◆ Passage
★ ★ ★ ★

PUMPKIN FRANGELICO CHEESECAKE
Crust:
1-1/2 cups ground gingersnaps
2 tablespoons sugar
2 tablespoons melted butter
1/4 cup chopped hazelnuts
Filling:
3 8-ounce packages cream cheese
3/4 cup sugar
4 eggs
2 cups sour cream
1/2 cup Frangelico liqueur
4 tablespoons melted butter
3/4 cup pumpkin
1/2 teaspoon cinnamon
1/4 teaspoon ground clove
1/4 teaspoon allspice
1 teaspoon vanilla
Topping:
1 cup sour cream
2 tablespoons Frangelico
- Crust: Combine gingersnap crumbs with sugar and butter, blend thoroughly.
- Line bottom of 9-inch spring-form pan with crumbs.
- Sprinkle crust with hazelnut crumbs.
- Chill while preparing other ingredients.
- Filling: In a mixer bowl, beat cream cheese and sugar until fluffy.

★ ★ ★ ★

◆ Given problem
Can you proceed with the cheesecake recipe, picking up right after its last step? The entries have no connection to the cheesecake recipe.

Dataset excerpts:

★ ★ ★ ★

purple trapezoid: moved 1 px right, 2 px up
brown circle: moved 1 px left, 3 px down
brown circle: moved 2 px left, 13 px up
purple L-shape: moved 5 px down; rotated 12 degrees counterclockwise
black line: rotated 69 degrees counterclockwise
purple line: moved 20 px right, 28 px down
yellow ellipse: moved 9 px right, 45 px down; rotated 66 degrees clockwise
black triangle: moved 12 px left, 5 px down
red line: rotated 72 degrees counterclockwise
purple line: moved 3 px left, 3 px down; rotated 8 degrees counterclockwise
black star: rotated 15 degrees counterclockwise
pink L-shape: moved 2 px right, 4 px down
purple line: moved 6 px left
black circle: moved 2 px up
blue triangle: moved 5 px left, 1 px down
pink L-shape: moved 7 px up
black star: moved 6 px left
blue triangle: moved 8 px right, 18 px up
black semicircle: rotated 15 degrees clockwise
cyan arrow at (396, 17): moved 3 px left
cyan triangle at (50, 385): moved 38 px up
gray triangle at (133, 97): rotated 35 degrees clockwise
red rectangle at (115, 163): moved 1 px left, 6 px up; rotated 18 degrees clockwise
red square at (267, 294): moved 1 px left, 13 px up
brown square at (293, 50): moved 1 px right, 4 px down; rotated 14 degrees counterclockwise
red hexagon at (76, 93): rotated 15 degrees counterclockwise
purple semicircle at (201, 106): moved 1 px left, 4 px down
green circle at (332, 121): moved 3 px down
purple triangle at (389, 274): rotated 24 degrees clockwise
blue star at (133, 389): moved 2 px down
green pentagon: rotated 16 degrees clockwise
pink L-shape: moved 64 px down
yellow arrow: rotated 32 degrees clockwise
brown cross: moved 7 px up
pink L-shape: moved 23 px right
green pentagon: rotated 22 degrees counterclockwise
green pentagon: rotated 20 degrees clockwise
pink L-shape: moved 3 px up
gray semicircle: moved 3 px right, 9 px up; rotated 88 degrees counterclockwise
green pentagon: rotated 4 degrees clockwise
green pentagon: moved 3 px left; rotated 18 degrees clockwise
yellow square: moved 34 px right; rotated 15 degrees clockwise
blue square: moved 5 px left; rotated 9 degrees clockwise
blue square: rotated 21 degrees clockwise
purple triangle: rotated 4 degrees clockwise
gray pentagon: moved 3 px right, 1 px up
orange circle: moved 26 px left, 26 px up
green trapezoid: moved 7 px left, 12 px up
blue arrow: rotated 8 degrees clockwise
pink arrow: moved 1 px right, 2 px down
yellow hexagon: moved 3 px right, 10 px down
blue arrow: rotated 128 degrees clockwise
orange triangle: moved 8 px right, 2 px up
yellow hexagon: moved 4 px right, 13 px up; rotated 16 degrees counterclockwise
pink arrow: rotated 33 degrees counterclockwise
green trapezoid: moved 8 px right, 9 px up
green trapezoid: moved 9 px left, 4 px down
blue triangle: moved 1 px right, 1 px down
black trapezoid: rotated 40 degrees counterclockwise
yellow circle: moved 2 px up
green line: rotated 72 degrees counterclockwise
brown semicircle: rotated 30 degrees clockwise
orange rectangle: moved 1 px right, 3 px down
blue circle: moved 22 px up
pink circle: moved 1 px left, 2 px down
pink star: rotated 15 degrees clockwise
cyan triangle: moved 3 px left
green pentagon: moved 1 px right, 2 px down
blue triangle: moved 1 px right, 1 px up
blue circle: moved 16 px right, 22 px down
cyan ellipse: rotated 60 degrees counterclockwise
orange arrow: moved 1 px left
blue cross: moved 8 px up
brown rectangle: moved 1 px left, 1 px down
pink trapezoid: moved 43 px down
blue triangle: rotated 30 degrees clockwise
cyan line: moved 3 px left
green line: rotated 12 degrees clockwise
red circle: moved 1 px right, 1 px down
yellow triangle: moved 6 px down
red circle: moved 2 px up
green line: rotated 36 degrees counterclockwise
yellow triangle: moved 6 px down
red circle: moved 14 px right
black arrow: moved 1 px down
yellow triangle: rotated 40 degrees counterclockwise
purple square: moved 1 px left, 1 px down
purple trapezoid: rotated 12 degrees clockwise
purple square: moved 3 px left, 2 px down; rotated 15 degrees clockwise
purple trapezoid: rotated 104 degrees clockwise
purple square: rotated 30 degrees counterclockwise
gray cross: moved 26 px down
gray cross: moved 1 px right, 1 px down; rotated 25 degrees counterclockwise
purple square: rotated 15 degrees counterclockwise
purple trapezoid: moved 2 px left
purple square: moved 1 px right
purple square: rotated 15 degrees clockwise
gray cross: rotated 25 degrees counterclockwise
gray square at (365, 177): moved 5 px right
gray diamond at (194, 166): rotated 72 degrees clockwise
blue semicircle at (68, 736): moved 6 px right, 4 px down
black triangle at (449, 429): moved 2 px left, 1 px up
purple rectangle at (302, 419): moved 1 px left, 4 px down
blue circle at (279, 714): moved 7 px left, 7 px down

★ ★ ★ ★

◆ Exercise result
- Add eggs, one at a time, beating well after each addition.
- Blend first cup of sour cream, the 1/2-cup Frangelico, the 4 tablespoons butter and the vanilla.
- Pour into prepared crust.
- Bake at 325 degrees for 65 minutes or just until set.
- Turn off oven and let cake remain in cooling oven for 1/2 hour.
- Topping: Stir together sour cream and Frangelico, spread over cheesecake.
- Return to oven for 3 minutes.
- Cool, then cover and chill.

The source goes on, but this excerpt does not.